NEW YORK—Revenue per available room (RevPAR) fell to the lowest first quarter average since 2011, as average daily room rate (ADR) declined across all Manhattan submarkets, according to the First Quarter 2019 edition of the PwC Manhattan Lodging Index.
During the quarter, increases in lodging supply, which continued to outpace growth in demand, resulted in the largest year-over-year decline in occupancy since 2009, according to the report. Despite more positive expectations coming into the New Year, the quarter ended on a weak finish with March RevPAR down 11.1%.

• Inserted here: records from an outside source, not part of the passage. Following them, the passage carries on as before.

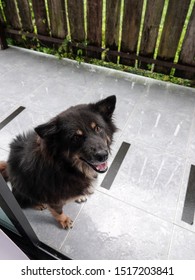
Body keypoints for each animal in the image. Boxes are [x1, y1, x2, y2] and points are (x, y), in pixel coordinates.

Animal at [0, 95, 116, 229]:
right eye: (76, 137)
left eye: (98, 128)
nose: (102, 155)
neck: (68, 168)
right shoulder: (53, 198)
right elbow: (58, 211)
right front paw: (64, 221)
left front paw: (80, 197)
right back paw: (38, 204)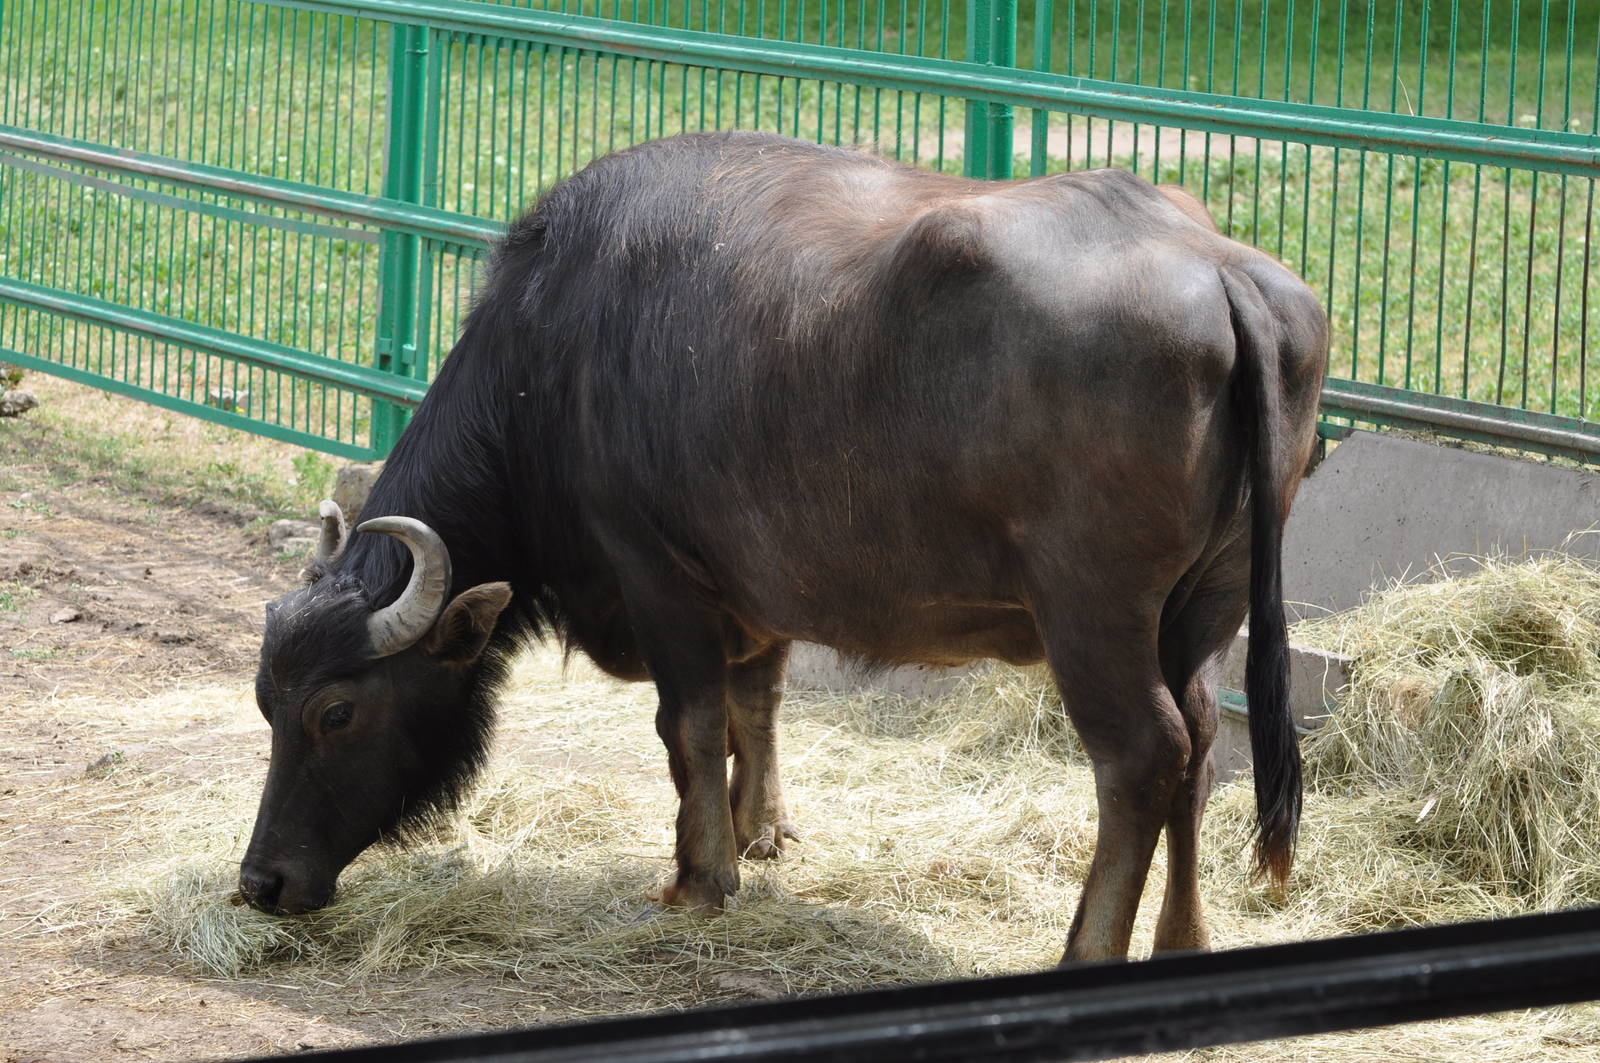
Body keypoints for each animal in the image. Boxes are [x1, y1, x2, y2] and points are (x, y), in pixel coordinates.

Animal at [240, 130, 1327, 964]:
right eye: (266, 704)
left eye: (336, 712)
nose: (263, 879)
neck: (550, 361)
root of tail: (1222, 271)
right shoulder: (756, 591)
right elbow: (753, 706)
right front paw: (758, 830)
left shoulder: (656, 573)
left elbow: (687, 722)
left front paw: (698, 874)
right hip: (1205, 609)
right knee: (1201, 744)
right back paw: (1182, 937)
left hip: (1091, 612)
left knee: (1143, 755)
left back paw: (1085, 949)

With a 7.7% decrease from prior-year levels, first quarter RevPAR was driven by a combined decline in ADR and occupancies. With what should have been a favorable calendar shift of the Easter holiday to April this year, March 2019 results were particularly disappointing, according to the findings. Falling by 3.6% from prior-year levels, Q1 occupancy finished the quarter at 78.2%, compared to 81.2% in the first quarter of 2018.

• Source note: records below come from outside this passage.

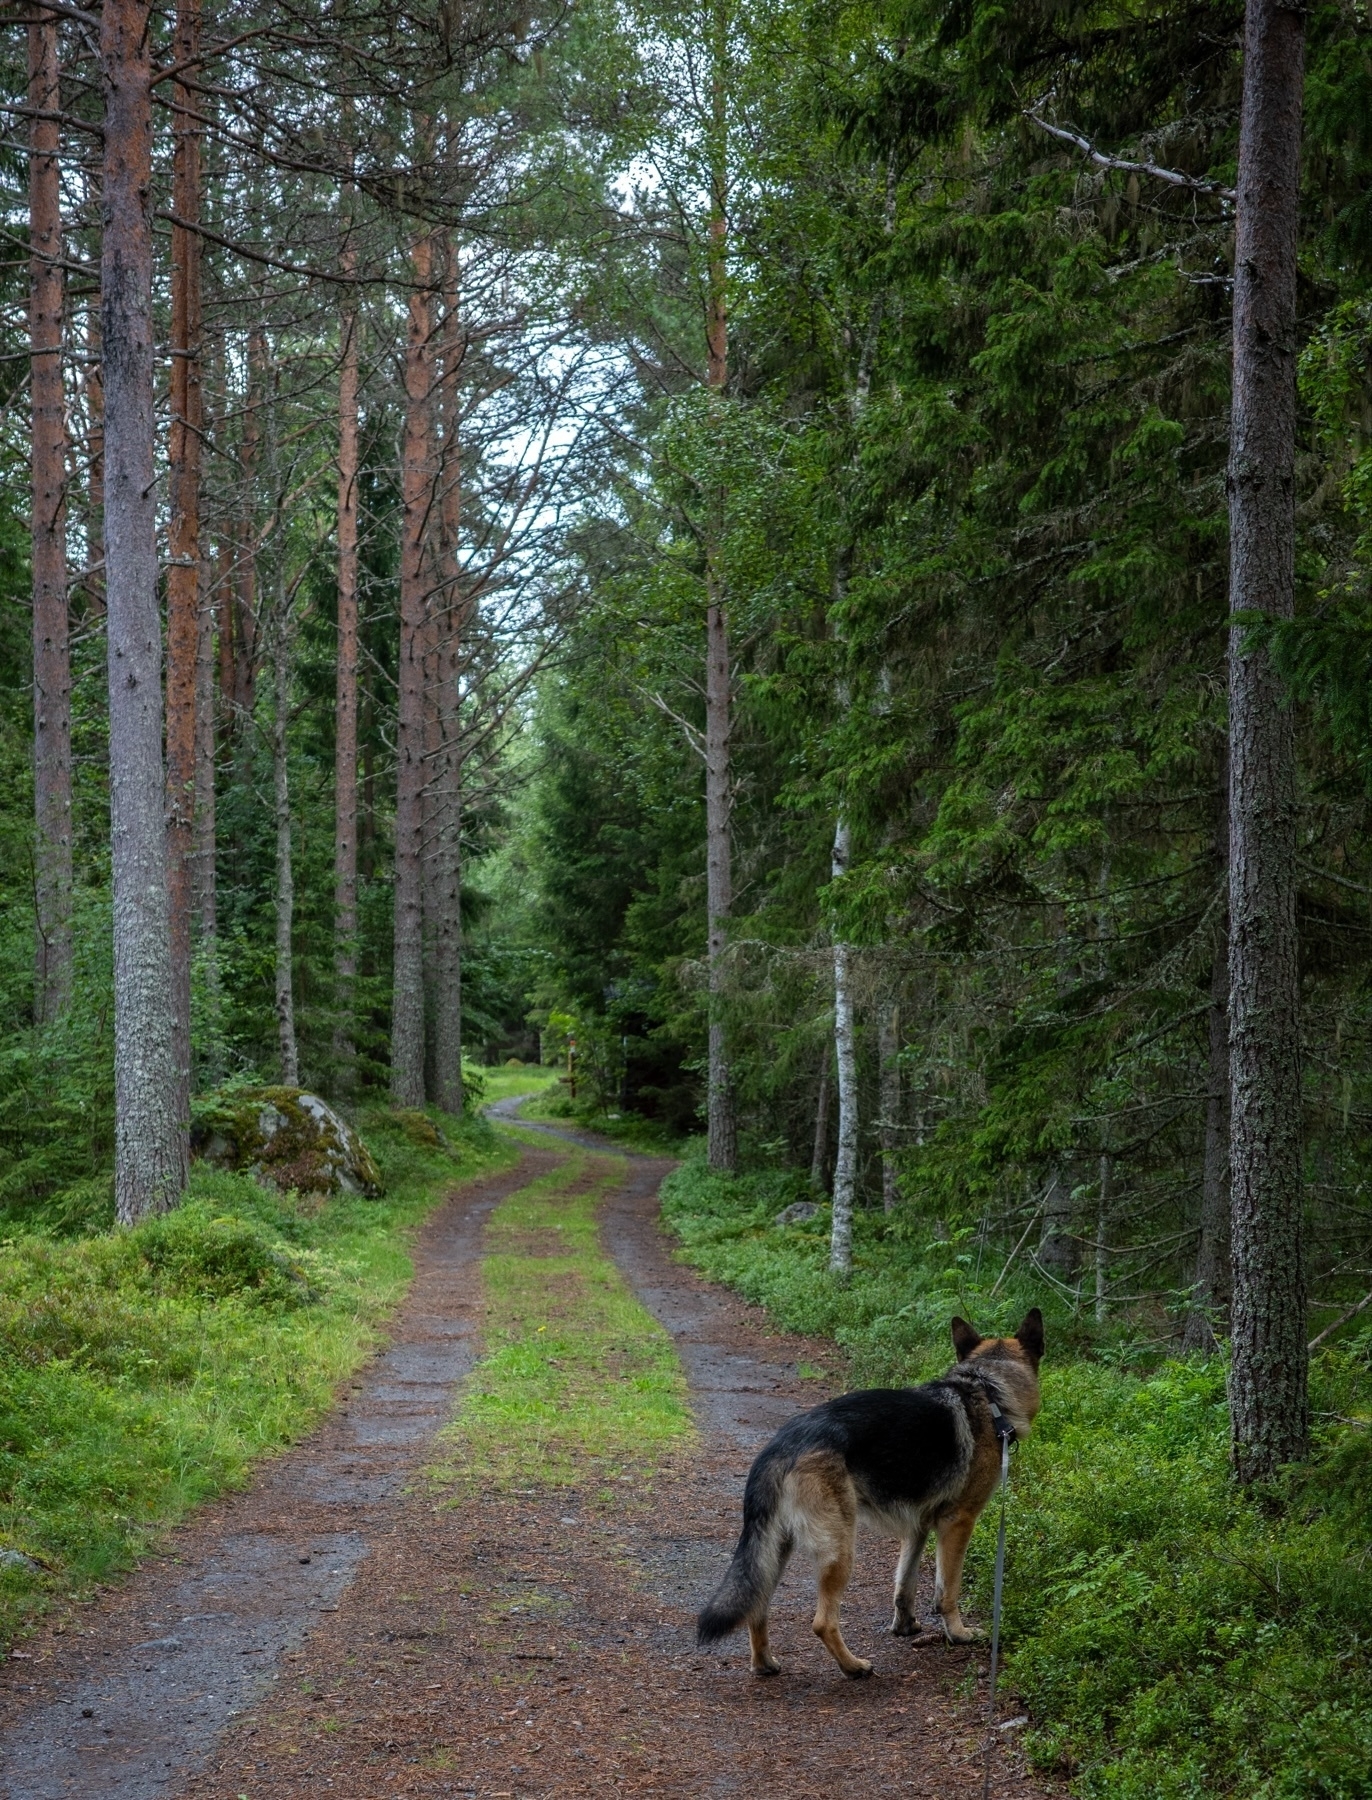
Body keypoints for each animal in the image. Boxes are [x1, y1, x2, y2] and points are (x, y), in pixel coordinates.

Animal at [695, 1310, 1037, 1670]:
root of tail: (781, 1446)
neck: (987, 1390)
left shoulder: (917, 1528)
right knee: (822, 1622)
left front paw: (905, 1626)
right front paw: (958, 1633)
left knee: (757, 1606)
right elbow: (947, 1591)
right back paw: (853, 1667)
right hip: (840, 1550)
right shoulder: (958, 1523)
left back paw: (765, 1664)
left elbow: (904, 1585)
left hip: (776, 1550)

Across all Manhattan hotel classes, luxury properties exhibited the most notable decline in RevPAR for the quarter. Decreasing by 10.2% over Q1 2018 levels, luxury RevPAR was largely driven by a decline in occupancy of 7.7%. For upper-upscale and upscale hotel properties, where occupancy fell 2.6% and 2.1%, respectively, first-quarter RevPAR was also impaired by decreases in ADR of 4.6% and 3.6%, respectively. In Q1, upper-midscale properties posted the smallest decline in RevPAR of all Manhattan hotel classes, with occupancy and ADR falling by 2.5% and 2.3%, respectively.
During the first quarter, all Manhattan neighborhoods experienced declines in RevPAR, as both occupancy and ADR fell across the board. For the Midtown West submarket, ADR-driven RevPAR declined by 8.9%, representing the largest decline among all Manhattan submarkets. For Upper Manhattan, where RevPAR declined by 5.8%, first quarter ADR declined by the lowest amount of all Manhattan neighborhoods at 2.1%.

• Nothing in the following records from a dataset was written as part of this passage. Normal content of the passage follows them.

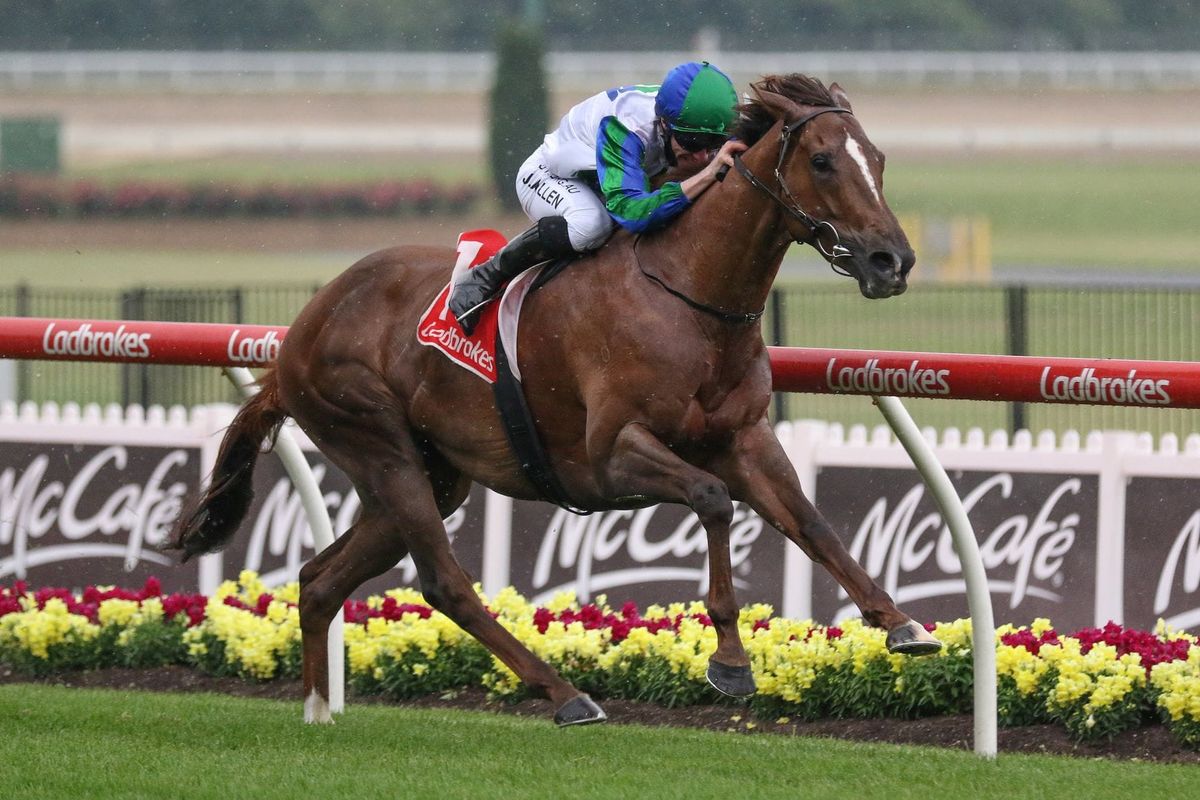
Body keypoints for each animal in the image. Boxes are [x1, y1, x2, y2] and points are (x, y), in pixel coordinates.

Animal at [169, 73, 940, 726]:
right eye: (823, 161)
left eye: (877, 158)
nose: (892, 261)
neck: (689, 296)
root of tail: (301, 330)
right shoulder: (610, 456)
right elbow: (714, 500)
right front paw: (729, 659)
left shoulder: (744, 437)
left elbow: (812, 523)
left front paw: (901, 622)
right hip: (375, 441)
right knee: (444, 582)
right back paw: (567, 694)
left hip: (429, 474)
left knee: (320, 578)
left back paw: (318, 710)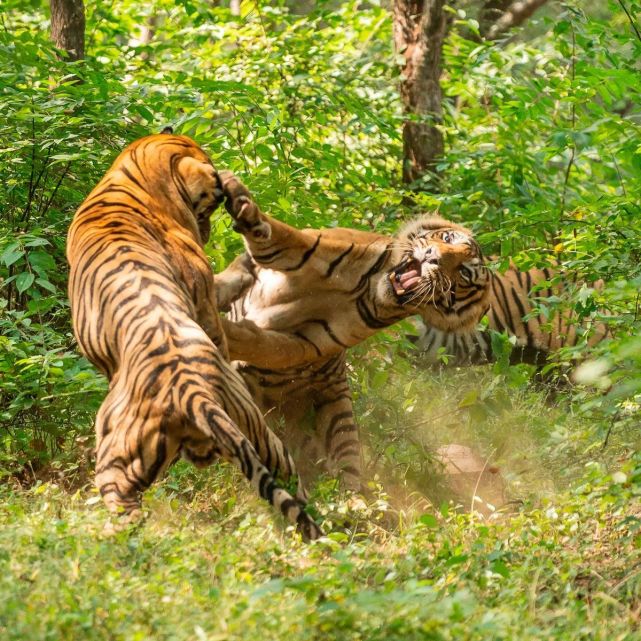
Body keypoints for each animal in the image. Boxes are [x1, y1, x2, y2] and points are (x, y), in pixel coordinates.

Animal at [65, 134, 320, 540]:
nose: (212, 229)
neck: (132, 174)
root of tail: (191, 392)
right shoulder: (203, 293)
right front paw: (247, 265)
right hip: (254, 431)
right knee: (293, 482)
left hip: (115, 458)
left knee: (126, 514)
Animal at [215, 172, 490, 488]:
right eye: (446, 238)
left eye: (464, 273)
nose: (433, 257)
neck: (371, 288)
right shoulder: (306, 246)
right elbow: (275, 237)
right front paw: (244, 206)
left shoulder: (302, 343)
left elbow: (259, 342)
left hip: (341, 424)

The Midtown East and Midtown South submarkets experienced year-over-year decreases in ADR of 3.1% and 2.6%, respectively. Despite initial optimism that March would outperform following the Easter holiday shift, respective declines in occupancy of 3.7% and 3.4% further depressed the year-over-year picture for these two Manhattan neighborhoods.
During Q1 2019, Lower Manhattan posted the largest decline in ADR, at 5.4%. While room demand increased by approximately 6.1% over the same period, growth in room supply of 9.3% placed downward pressure on first-quarter occupancy for this submarket.
RevPAR for full-service hotels was slightly more impacted than that of limited-service properties during the first quarter. With year-over-year declines in occupancy of 3.5% and 4.3%, respectively, and declines in ADR of 4.1% and 3%, respectively, RevPAR for both property types fell by more than 7% percent year-over-year.
For the first quarter, both chain-affiliated and independent hotels exhibited decreases in occupancy of 3.4%. However, with decreases in ADR of 5.1% and 2.9%, respectively, RevPAR for chain-affiliated hotels was down 8.4% from prior-year levels, compared to 6.2% for independent properties.